Our Times Review: A Promising Mexican Sci-Fi Rom-Com That Tries to Be Different But Misses the Mark
Originally titled as Nuestros Tiempos, Our Times follows a familiar time travel premise: Two brilliant 1960s physicists — 1966, to be exact — from Mexico, including happily married couple Nora (Lucero) and Héctor (Benny Ibarra) have invented a time machine, but doesn’t seem to get it work as planned. Now, they need to secure more funding, but the university is running out of patience and can’t grant them any more money unless they can show some results. A few trials and errors later, they finally manage to operate the time machine and decide to give it a test run by travelling into the future for just fifteen minutes.
Well, if you watched enough time travel movies like Back to the Future, you know this will not go smoothly. The two, of course, do manage to find themselves in the future. Except it’s not fifteen minutes ahead of their time but rather 59 years too far. In other words, they were stuck in 2025, and not surprisingly, the time machine died down, forcing them to hide it by covering it with a large sheet they found lying somewhere.
What follows next is a fish-out-of-water comedy as the clueless Nora and Héctor try to make sense of the future. At one point, there’s a blink-or-you’ll-miss-it Easter egg to Back to the Future. From there, the couple learns about everything new, from flavoured condoms to smartphones and a subway train. For a while there, it was delightful watching the two struggling to adapt because, after all, they come from the past. Soon, they try to get to the university where they conduct their research, only to find a lot of things have changed.
But the current dean in charge, Julia (Ofelia Medina), happens to be Nora’s bright university student back in 1966, and the former immediately recognises her. Nora also meets her great-niece, Alondra (Renata Vaca), where the latter soon tells her about how things are different in the present-day era, including open relationships, sexuality and marriage. Nora and Héctor are still getting used to things around, like learning how to use a smartphone and discovering the meaning of the internet. So far, so good.
Then, as the movie progresses, director Chava Cartas, working from Juan Carlos Garzón and Angélica Gudiño’s screenplay, begins to turn the movie’s initial mix of lightweight sci-fi rom-com and fish-out-of-water comedy into a story about… feminism. You see, 2025 is a whole lot different from the more conservative ’60s era. Equality and women’s rights matter, which in turn, benefits Nora in proving herself as a successful female physicist.

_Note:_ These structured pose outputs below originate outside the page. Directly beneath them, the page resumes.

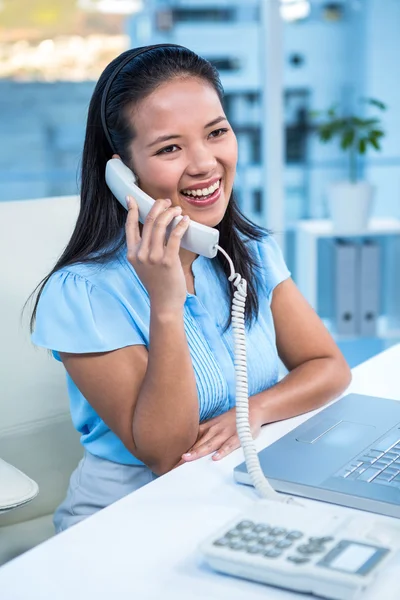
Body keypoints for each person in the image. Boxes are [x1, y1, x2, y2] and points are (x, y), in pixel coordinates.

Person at [29, 44, 351, 533]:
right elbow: (164, 453)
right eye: (169, 148)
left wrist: (253, 412)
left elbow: (329, 368)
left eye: (216, 133)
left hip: (236, 500)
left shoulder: (249, 252)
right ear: (123, 173)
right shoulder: (82, 293)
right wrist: (165, 303)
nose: (205, 163)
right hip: (128, 523)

With Nora now becoming the centre of attention, this somehow leaves Héctor on the sidelines. It feels like he’s living in her shadow, and this doesn’t sit well for men like Héctor, whose pride and ego have gone. While I don’t mind the strong feminist theme injected into this movie, the compact 90-minute running time isn’t exactly ideal to cover such a story. I get that the movie wants to say something about how changes are inevitable as time goes by.
But everything here is, unfortunately, executed as perfunctory as it gets, while the stakes and conflicts that ultimately tested Nora and Héctor’s relationship are disappointingly flimsy. It was a missed opportunity for fleshing out the story and the characters since Lucero and Benny Ibarra did an overall decent job playing the married couple. They share wonderful chemistry right from the start. However, the lacklustre plot that barely scratches the surface hampered them altogether. This is where a longer running time allows more room for substantial arc and development, especially given its topical and relevant subject matter.
Our Times is currently streaming on Netflix.